When Dan Gurney first used the full-face helmet in car racing, it had already been in use in the world of motocross since the early 1960s. But he was the first to realize its genuine usefulness in the world of car racing and officially wore one at the 1968 500 Miles of Indianapolis race.

Gurney recounted the story that made him realize full-face protection was necessary for tarmac circuit racing too - during a tense race in the mid-1950s when he was trying to overtake a car whose rear tires flung a stone that went right through the windscreen of the Ferrari he was driving in that race. He later remarked that it was not so much a pebble, but a bullet, judging by its sheer speed and force.

Moment\-canceling engine
Photo: USPTO

“Moment-canceling” four-stroke engine

What made Dan Gurney’s moment-canceling four-stroke (MC4S) engine unique were its two counter-rotating crankshafts and the precision-designed intake system. The engine itself isn’t really a two-cylinder inline, but rather a tandem twin, with each cylinder being connected to its own crankshaft - this apparently has the advantage of improving reliability, efficiency and lowering emissions; oh, and it also helps cancel out a lot of the engine’s vibration without the need for any specific vibration reduction systems in place.

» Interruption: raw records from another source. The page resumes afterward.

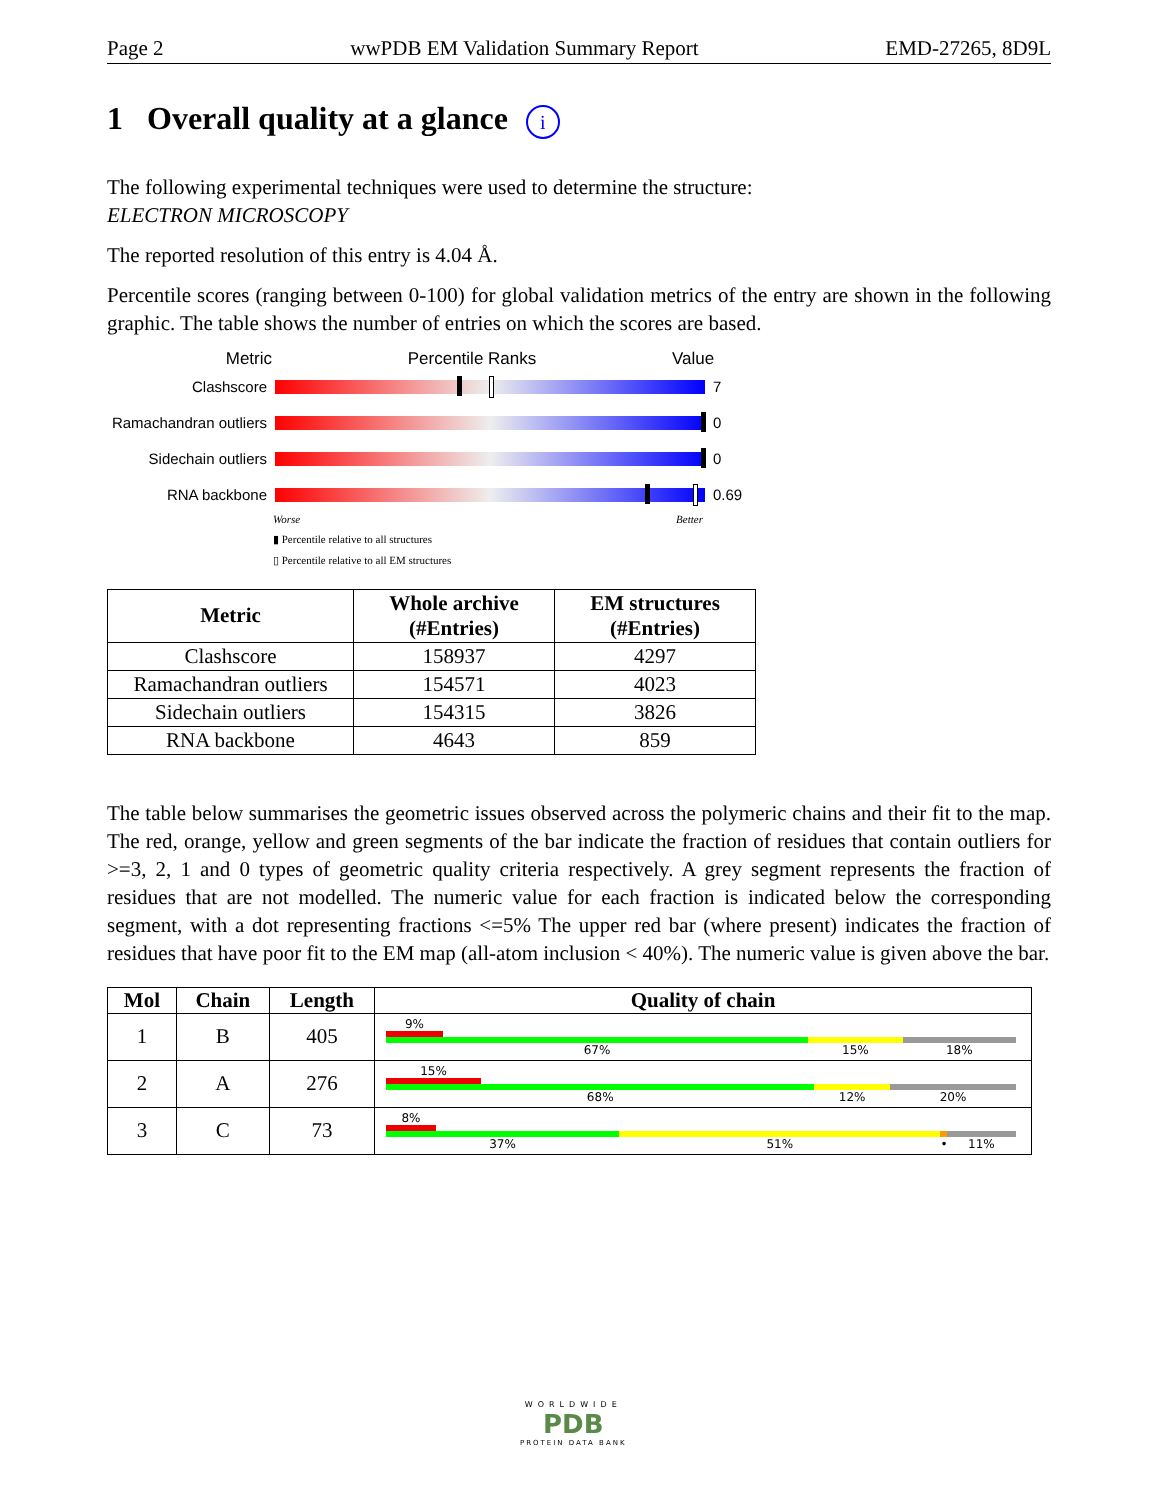Page 2 wwPDB EM Validation Summary Report EMD-27265, 8D9L
1 Overall quality at a glance i
The following experimental techniques were used to determine the structure:
ELECTRON MICROSCOPY
The reported resolution of this entry is 4.04 Å.
Percentile scores (ranging between 0-100) for global validation metrics of the entry are shown in the following graphic. The table shows the number of entries on which the scores are based.
Metric Percentile Ranks Value
Clashscore 7
Ramachandran outliers
0
Sidechain outliers
0
RNA backbone 0.69
Worse Better
▮ Percentile relative to all structures
▯ Percentile relative to all EM structures
| Metric | Whole archive (#Entries) | EM structures (#Entries) |
| --- | --- | --- |
| Clashscore | 158937 | 4297 |
| Ramachandran outliers | 154571 | 4023 |
| Sidechain outliers | 154315 | 3826 |
| RNA backbone | 4643 | 859 |
The table below summarises the geometric issues observed across the polymeric chains and their fit to the map. The red, orange, yellow and green segments of the bar indicate the fraction of residues that contain outliers for >=3, 2, 1 and 0 types of geometric quality criteria respectively. A grey segment represents the fraction of residues that are not modelled. The numeric value for each fraction is indicated below the corresponding segment, with a dot representing fractions <=5% The upper red bar (where present) indicates the fraction of residues that have poor fit to the EM map (all-atom inclusion < 40%). The numeric value is given above the bar.
| Mol | Chain | Length | Quality of chain |
| --- | --- | --- | --- |
| 1 | B | 405 | 9% 67% 15% 18% |
| 2 | A | 276 | 15% 68% 12% 20% |
| 3 | C | 73 | 8% 37% 51% • 11% |
WORLDWIDE
PDB
PROTEIN DATA BANK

This engine was designed to be used in motorcycles (although the design could have been applied to larger automotive engines) and it featured an oversquare design (such engines are also known as short-stroke engines).

This essentially means the bore of the cylinder is larger than the stroke of the piston and such engines allow for higher RPMs (and inherently more power) without excessive piston speed. It’s through this principle that some modern Formula One engines are able to rev to 20,000 rpm safely.

Gurney’s patented engine design, therefore, promised low vibration (or what he called “turbine smoothness”), lower maintenance, a predictable torque curve, improved fuel efficiency, lower part count and improved reliability. From the information we were able to gather, though, none were ever built although there is currently interest to create a working prototype for testing purposes.